Stroud teacher collects Lord Lieutenant’s award for her dedication to Gloucestershire’s Army Cadets

06.11.2019

A primary school teacher from Cashes Green near Stroud has received a Lord Lieutenant’s Certificate of Meritorious Service for her dedication to the county’s Army Cadets.

Major Hannah Beale has served as an officer in the Gloucestershire Army Cadets Force since 2005, having previously been a cadet herself. As Company Commander, she is responsible for around 200 cadets and 35 adult volunteers across 10 detachments in the county.

Hannah encourages cadets to take part in the widest possible range of activities including the Duke of Edinburgh Award scheme and Cadet Vocational Qualifications.

She explained: “I know it sounds a bit corny but becoming a cadet at the age of 14 really changed my life. I was very shy and wouldn’t say ‘boo’ to a goose. It really brought me out of myself and I ended up as a Cadet Sergeant Major.

“I also got my gold Duke of Edinburgh’s award and went to St James’ Palace to receive it from the Duke himself. This is what inspires me to put young people forward for the award because it’s amazing. You can put it on your CV and it just makes you stand out.”

Hannah also encourages cadets to study for BTEC qualifications. She added: “A lot of the cadets who come to us don’t really have an academic background so this is perfect for them.”

A keen musician, she has also revived Gloucestershire ACFs Corps of Drums. She explained: “The Corps of Drums had been going downhill and I was really keen to keep it going. I only learnt to read music three years ago when I started playing the cornet in my school band.

“I’ve just got a real passion now for getting young people involved in music. It’s something they don’t always realise they can do and it’s great for those who don’t necessarily want the military side of things – it gives them something different.”

As well as her full-time teaching role, Hannah is on the school’s senior management team and acts as the special needs and disabilities co-ordinator. She runs several after-school clubs, including tag rugby, athletics, orienteering, computing and archery.

She said: “I just love it. I think young people are amazing – they’re our future. There are so many young people, especially cadets, who bring such a positive to society. That’s why I do it.”

Major Beale received her Certificate of Meritorious Service from Her Majesty’s Lord Lieutenant of Gloucestershire, Edward Gillespie OBE, during a ceremony at the Manor by the Lake Hotel, Cheltenham.

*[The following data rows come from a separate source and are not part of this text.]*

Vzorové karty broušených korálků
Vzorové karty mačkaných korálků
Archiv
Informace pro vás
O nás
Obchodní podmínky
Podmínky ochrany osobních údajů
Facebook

Others to be awarded the Certificate of Meritorious Service, which is only one level below national honours such as the MBE, were:

  • Tony Smith, a civilian driving instructor, who is a member of the management team at Cheltenham Sea Cadets (Training Ship Legion). His strong leadership as chair led to the award of a Burgee for outstanding progress and performance, marking the unit as one of the best in the UK. He continues to serve the Unit as its president.
  • Lieutenant Marion Hooper, who has served the Sea Cadet Corps for more than 50 years. She was Unit Secretary, Instructor and Commanding Officer of Brighton Sea Cadets before moving to Gloucestershire to join Cheltenham Sea Cadets (TS Legion).
  • Sam Wildin, Administration Officer for 14 years with the Rifle Volunteers and subsequently with A Company, 6 Rifles. She is responsible for the administration of 186 Army Reservists and Regular staff based in Gloucester, Bristol and Hereford.
  • Lieutenant Michael Chard, a police officer who grew a struggling Sea Cadet unit in the Forest of Dean over nine years to a flourishing unit of 38 cadets. Ex-RN, he was an inspiration to the cadets as Commanding Officer and continues to support the Unit.
  • Sub Lieutenant (SCC) Joseph Thurland, a civil servant who has spent 15 years as an adult volunteer in the Sea Cadets. He took over as commanding officer at Cheltenham after two COs left in quick succession and did a great job in turning the unit around.
  • Special Constable William Bayley has been an integral member of the Urban Response Team since joining in 2017. He volunteered more than 1,200 hours in 2018 in addition to his core role, training Special Forces and others in close hand combat.
  • Special Constable Jasmine Smart, a professional actor who is the first Special Constable to become a family liaison officer and a trauma risk management co-ordinator. She is also a trained ‘hate crime champion’ for the force.
  • Dan Kershaw, a software developer who joined the Special Constabulary four years ago. He has become one of the most skilled road policing officers and is the first Special Constable to be an accredited scene manager for serious or fatal road traffic collisions.